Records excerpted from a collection
==================================================
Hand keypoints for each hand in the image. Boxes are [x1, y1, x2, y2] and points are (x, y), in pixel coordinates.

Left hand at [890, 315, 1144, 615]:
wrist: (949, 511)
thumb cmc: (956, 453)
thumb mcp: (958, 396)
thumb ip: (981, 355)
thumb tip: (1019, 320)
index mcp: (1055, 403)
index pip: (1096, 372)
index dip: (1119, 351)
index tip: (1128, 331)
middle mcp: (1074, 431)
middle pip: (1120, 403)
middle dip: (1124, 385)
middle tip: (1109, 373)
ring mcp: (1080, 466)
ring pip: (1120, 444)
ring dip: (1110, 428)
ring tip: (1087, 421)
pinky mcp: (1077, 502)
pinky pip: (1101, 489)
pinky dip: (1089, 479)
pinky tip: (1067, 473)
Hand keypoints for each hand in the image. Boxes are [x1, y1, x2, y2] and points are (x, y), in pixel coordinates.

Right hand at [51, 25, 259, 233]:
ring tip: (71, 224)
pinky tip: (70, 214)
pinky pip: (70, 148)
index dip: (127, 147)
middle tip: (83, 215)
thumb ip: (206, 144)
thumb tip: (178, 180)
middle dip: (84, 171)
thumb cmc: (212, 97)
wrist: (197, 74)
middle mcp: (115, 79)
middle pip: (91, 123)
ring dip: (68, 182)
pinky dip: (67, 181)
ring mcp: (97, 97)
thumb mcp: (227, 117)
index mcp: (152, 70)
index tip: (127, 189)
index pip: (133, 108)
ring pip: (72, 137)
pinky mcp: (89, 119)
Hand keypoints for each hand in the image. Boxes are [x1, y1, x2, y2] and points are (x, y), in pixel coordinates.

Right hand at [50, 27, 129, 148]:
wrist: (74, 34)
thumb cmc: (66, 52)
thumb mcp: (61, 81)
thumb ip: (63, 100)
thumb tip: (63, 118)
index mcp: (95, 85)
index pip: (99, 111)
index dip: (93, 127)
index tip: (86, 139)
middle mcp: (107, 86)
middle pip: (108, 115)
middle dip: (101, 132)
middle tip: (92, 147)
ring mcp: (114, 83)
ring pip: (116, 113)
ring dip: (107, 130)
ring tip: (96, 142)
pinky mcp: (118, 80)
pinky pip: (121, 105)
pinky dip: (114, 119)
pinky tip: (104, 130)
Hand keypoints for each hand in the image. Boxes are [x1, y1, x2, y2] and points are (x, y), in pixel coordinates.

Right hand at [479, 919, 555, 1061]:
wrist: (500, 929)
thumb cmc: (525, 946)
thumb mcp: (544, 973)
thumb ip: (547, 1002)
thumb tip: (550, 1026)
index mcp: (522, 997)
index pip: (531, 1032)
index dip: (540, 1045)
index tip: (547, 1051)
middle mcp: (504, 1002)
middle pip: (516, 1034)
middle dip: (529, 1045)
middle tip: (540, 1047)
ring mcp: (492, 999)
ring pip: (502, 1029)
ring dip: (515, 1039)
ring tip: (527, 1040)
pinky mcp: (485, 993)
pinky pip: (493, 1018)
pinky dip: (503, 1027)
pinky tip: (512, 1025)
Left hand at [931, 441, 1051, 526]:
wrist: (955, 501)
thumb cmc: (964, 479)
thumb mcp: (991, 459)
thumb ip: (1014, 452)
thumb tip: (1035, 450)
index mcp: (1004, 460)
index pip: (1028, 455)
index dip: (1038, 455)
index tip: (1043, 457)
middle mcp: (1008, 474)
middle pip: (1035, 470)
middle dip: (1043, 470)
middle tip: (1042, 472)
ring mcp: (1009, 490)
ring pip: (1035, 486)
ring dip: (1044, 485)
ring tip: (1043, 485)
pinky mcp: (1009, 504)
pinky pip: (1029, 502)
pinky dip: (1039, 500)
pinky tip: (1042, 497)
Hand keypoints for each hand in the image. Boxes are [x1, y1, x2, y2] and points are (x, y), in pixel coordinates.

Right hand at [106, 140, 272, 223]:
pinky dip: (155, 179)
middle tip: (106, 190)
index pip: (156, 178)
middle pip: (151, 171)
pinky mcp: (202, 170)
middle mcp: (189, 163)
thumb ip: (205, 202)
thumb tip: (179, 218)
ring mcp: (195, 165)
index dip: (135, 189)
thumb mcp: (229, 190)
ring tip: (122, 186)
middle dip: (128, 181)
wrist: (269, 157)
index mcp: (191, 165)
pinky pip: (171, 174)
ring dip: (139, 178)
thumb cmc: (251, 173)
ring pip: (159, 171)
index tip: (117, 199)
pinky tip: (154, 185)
==================================================
About this exercise
Output, from the data above, the lines from the line with "ring pip: (1035, 486)" to the line with "thumb tip: (179, 218)" exactly as they stand, both ends included and nothing else.

Task solution
ring pip: (1035, 486)
ring dip: (1044, 485)
ring tip: (1043, 485)
pinky mcp: (1009, 504)
pinky pip: (1029, 502)
pinky dip: (1039, 500)
pinky tip: (1042, 497)
Hand keypoints for each hand in the image. Boxes are [x1, y1, x2, y2] and points are (x, y), in pixel coordinates.

Right hand at [106, 140, 272, 223]:
pinky dip: (155, 179)
middle tip: (106, 190)
index pip: (156, 178)
middle pip: (151, 171)
pinky mcp: (202, 170)
middle mcp: (189, 163)
thumb ip: (205, 202)
thumb tip: (179, 218)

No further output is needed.